Should The Automotive Industry Continue Ts:16949 And Qs9000 Standards?
In the Big 3 Automakers (Ford, GM, and Chrysler), TS:16949 and the form QS-9000 are a supplier standard that any automotive supplier has to maintain. A Tier one supplier manufactures products sold directly to the Big 3, A Tier 2 supplier sells directly to a Tier 1, Tier 3 sells to Tier 2 and so on (all of which are parts that go into the supply chain process).
The cost to prepare for, and maintain certification is incredibly expensive. In addition, many parts suppliers, in order to obtain a manufacturing contract, had to allocate a majority or all of their manufacturing capacity to the contract. The supplier would be locked into a contract for up to 5 years at a pre-agreed upon price. However, the Big 3 typically had a clause which allowed them to control the price and require price reductions, often going retroactively back several months.
If a parts supplier provided less than standard parts, the supplier would be forced to send workers to the customer to sort and return the parts.
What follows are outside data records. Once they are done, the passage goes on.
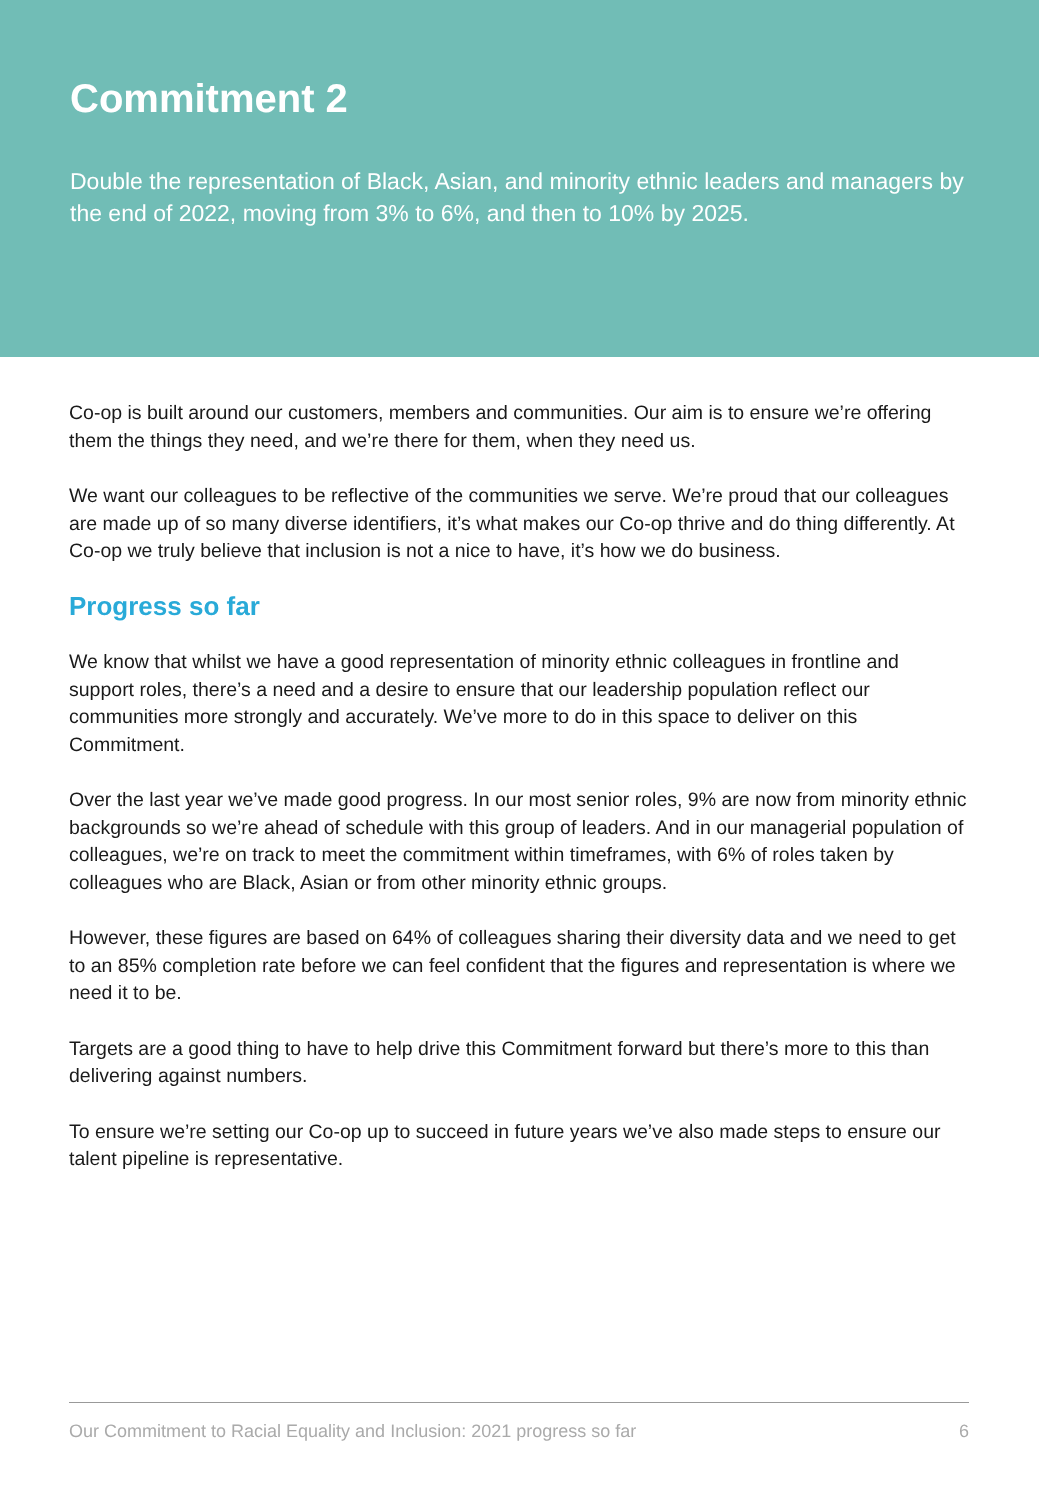Commitment 2
Double the representation of Black, Asian, and minority ethnic leaders and managers by the end of 2022, moving from 3% to 6%, and then to 10% by 2025.
Co-op is built around our customers, members and communities. Our aim is to ensure we’re offering them the things they need, and we’re there for them, when they need us.
We want our colleagues to be reflective of the communities we serve. We’re proud that our colleagues are made up of so many diverse identifiers, it’s what makes our Co-op thrive and do thing differently. At Co-op we truly believe that inclusion is not a nice to have, it’s how we do business.
Progress so far
We know that whilst we have a good representation of minority ethnic colleagues in frontline and support roles, there’s a need and a desire to ensure that our leadership population reflect our communities more strongly and accurately. We’ve more to do in this space to deliver on this Commitment.
Over the last year we’ve made good progress. In our most senior roles, 9% are now from minority ethnic backgrounds so we’re ahead of schedule with this group of leaders. And in our managerial population of colleagues, we’re on track to meet the commitment within timeframes, with 6% of roles taken by colleagues who are Black, Asian or from other minority ethnic groups.
However, these figures are based on 64% of colleagues sharing their diversity data and we need to get to an 85% completion rate before we can feel confident that the figures and representation is where we need it to be.
Targets are a good thing to have to help drive this Commitment forward but there’s more to this than delivering against numbers.
To ensure we’re setting our Co-op up to succeed in future years we’ve also made steps to ensure our talent pipeline is representative.
Our Commitment to Racial Equality and Inclusion: 2021 progress so far 6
The Quality department would then have to set up additional forms that would have to be completed by hourly workers.
Ultimately, I have to wonder, was the cost of implementing TS16949 and QS9000 quality standards throughout the Tier 1-4 suppliers a help or hindrance to the economy? Especially in those areas where automotive supply manufacturing were the primary job opportunities?
In the end these standardized rules are good for everybody. If you got rid of these every OEM would make their own standard which would probably disagree in some places with other OEM’s. Now you would have to spend even more money to follow and maintain maybe 5-10 different ones instead of 1-2.
No supplier sells only to a single or probably even 2 OEM’s. Putting all your eggs in 1 basket is setting yourself up to fail.
I work for a Tier 1 supplier even though they use the same quality standard I still need to have a totally separate reporting structure, documentation, etc for each one. Sometimes they are even different between different divisions of the same company.
You’re slightly missing the point of QS 9000: It was aimed at moving the quality requirements from an inspection department function back to the manufacturing dept, so the parts are designed so they cannot be made out of tolerance, instead of inspected to see if they are in tolerance.
The catch phrase was: You cannot inspect quality into a part, it has to be made that way.
Yes, it is expensive to start with, but the payback is down the road.